A. Size (Colony Diameter)
| Category | Size Range | Examples |
|---|---|---|
| Pinpoint | <0.5 mm | Streptococcus pneumoniae |
| Small | 0.5–1 mm | Haemophilus influenzae |
| Medium | 1–3 mm | E. coli, Staphylococcus |
| Large | >3 mm | Bacillus, Proteus |
B. Shape & Form
| Type | Description | Example Bacteria |
|---|---|---|
| Circular | Perfectly round | Staphylococcus aureus |
| Irregular | Uneven edges | Bacillus anthracis |
| Filamentous | Thread-like extensions | Nocardia |
| Rhizoid | Root-like spreading | Bacillus mycoides |
| Spindle-shaped | Elongated, tapered ends | Fusobacterium |
C. Margin (Edge) Characteristics
| Margin Type | Appearance | Example Bacteria |
|---|---|---|
| Entire | Smooth, even border | E. coli |
| Undulate | Wavy edge | Proteus mirabilis |
| Lobate | Lobed, flower-like | Mycobacterium |
| Filamentous | Thin, spreading strands | Actinomyces |
| Erose | Irregular, jagged | Corynebacterium |
D. Elevation (Side View)
| Elevation Type | Description | Example Bacteria |
|---|---|---|
| Flat | No elevation | Shigella |
| Raised | Slightly elevated | Klebsiella |
| Convex | Dome-shaped | Staphylococcus |
| Umbonate | Raised center, flat edges | Salmonella |
| Crateriform | Depressed center | Yersinia pestis |
E. Surface Texture
| Texture | Description | Example Bacteria |
|---|---|---|
| Smooth | Glossy, moist | E. coli |
| Rough | Dry, granular | Mycobacterium tuberculosis |
| Mucoid | Slimy (due to capsule) | Klebsiella pneumoniae |
| Wrinkled | Folded (like cauliflower) | Bacillus cereus |
| Dull | Matte, non-reflective | Streptococcus pyogenes |
F. Color & Pigmentation
| Color | Pigment Type | Example Bacteria |
|---|---|---|
| White | Non-pigmented | Staphylococcus epidermidis |
| Yellow | Staphyloxanthin | Staphylococcus aureus |
| Golden | Carotenoid pigments | Micrococcus luteus |
| Green | Pyocyanin (fluorescent) | Pseudomonas aeruginosa |
| Red/Pink | Prodigiosin | Serratia marcescens |
| Black | H₂S production (FeS) | Salmonella Typhi (on XLD) |
G. Opacity
| Type | Description | Example Bacteria |
|---|---|---|
| Opaque | Light does not pass through | Staphylococcus |
| Translucent | Partial light transmission | Proteus |
| Transparent | Almost clear | Haemophilus |
H. Hemolysis (Blood Agar)
| Hemolysis Type | Appearance | Example Bacteria |
|---|---|---|
| Alpha (α) | Greenish partial lysis | Streptococcus pneumoniae |
| Beta (β) | Clear complete lysis | Streptococcus pyogenes |
| Gamma (γ) | No hemolysis | Enterococcus faecalis |
3. Special Colony Morphologies
A. Swarming Motility
Proteus mirabilis: Forms concentric waves on moist agar.

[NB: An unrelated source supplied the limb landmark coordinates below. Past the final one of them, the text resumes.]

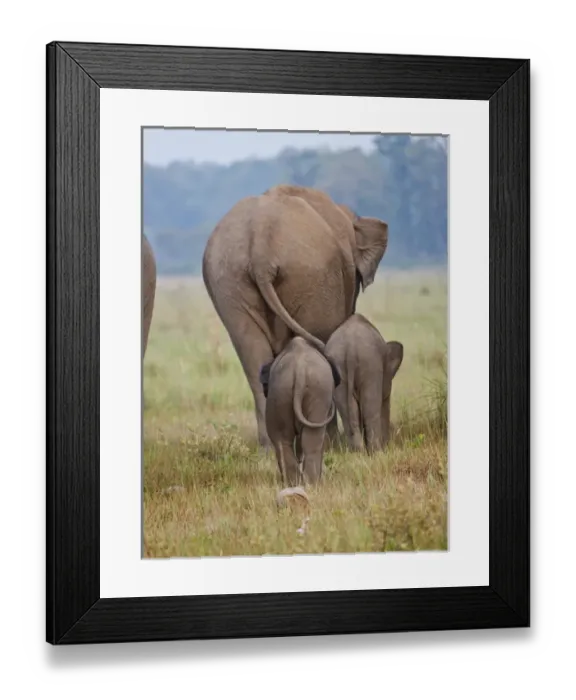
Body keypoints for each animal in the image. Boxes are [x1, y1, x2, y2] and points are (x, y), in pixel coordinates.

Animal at [202, 184, 389, 447]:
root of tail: (260, 244)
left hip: (228, 281)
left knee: (252, 355)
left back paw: (270, 448)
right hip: (313, 278)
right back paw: (326, 443)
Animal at [259, 336, 340, 487]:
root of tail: (299, 370)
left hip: (282, 391)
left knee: (283, 440)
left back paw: (294, 483)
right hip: (318, 391)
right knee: (310, 439)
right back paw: (311, 483)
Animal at [325, 313, 404, 453]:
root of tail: (350, 348)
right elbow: (384, 403)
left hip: (338, 368)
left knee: (348, 413)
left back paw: (358, 453)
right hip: (370, 365)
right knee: (371, 410)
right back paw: (376, 452)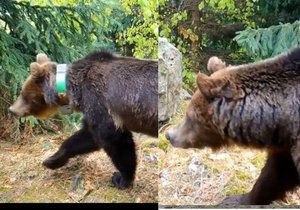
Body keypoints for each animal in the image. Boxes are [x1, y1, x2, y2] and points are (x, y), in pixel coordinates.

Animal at [9, 50, 157, 189]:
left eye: (23, 93)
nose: (11, 109)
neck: (73, 91)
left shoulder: (98, 102)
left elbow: (114, 139)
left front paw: (121, 178)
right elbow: (86, 137)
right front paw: (51, 160)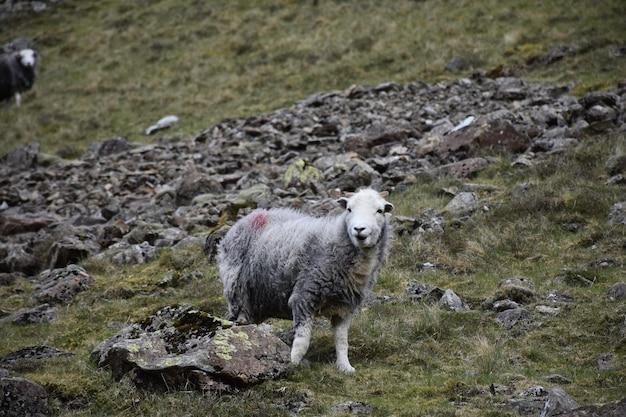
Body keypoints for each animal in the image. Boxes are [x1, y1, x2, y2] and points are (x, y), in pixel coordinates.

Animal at [214, 187, 390, 372]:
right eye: (349, 209)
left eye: (380, 211)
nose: (359, 229)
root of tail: (249, 217)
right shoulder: (304, 296)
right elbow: (302, 342)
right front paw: (292, 364)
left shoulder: (344, 307)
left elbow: (342, 341)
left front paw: (345, 367)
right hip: (237, 292)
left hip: (258, 300)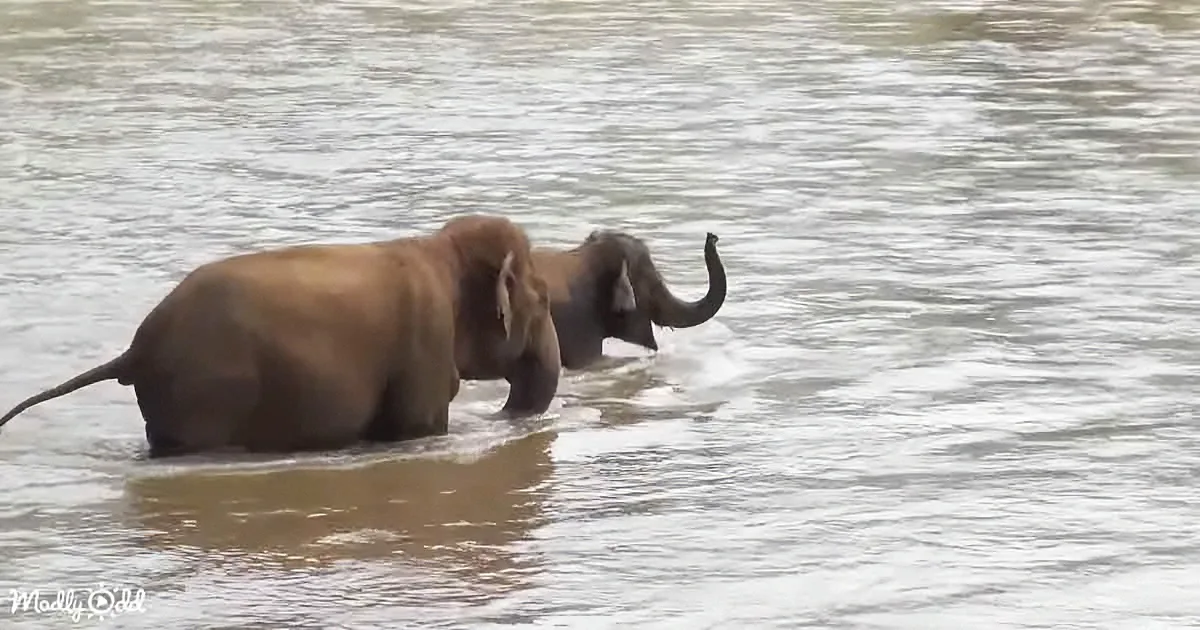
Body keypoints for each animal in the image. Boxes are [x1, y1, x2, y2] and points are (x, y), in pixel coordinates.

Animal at [0, 214, 562, 458]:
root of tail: (136, 350)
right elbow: (416, 426)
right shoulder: (426, 338)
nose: (504, 417)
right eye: (544, 301)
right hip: (204, 395)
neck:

Clostridium tetani: Thin, spreading growth.
B. “Fried Egg” Colonies
Mycoplasma: No cell wall, embedded in agar.
C. “Medusa Head” Colonies
Bacillus anthracis: Curled, hair-like projections.
D. “Ground Glass” Colonies
Mycobacterium tuberculosis: Rough, granular appearance.
4. Clinical & Diagnostic Significance
Staphylococcus aureus (golden yellow, β-hemolytic) vs. Staph. epidermidis (white, non-hemolytic).
E. coli (pink on MacConkey, lactose fermenter) vs. Salmonella (colorless, non-lactose fermenter).
Pseudomonas aeruginosa (green, grape-like odor) vs. Klebsiella (mucoid, lactose fermenter).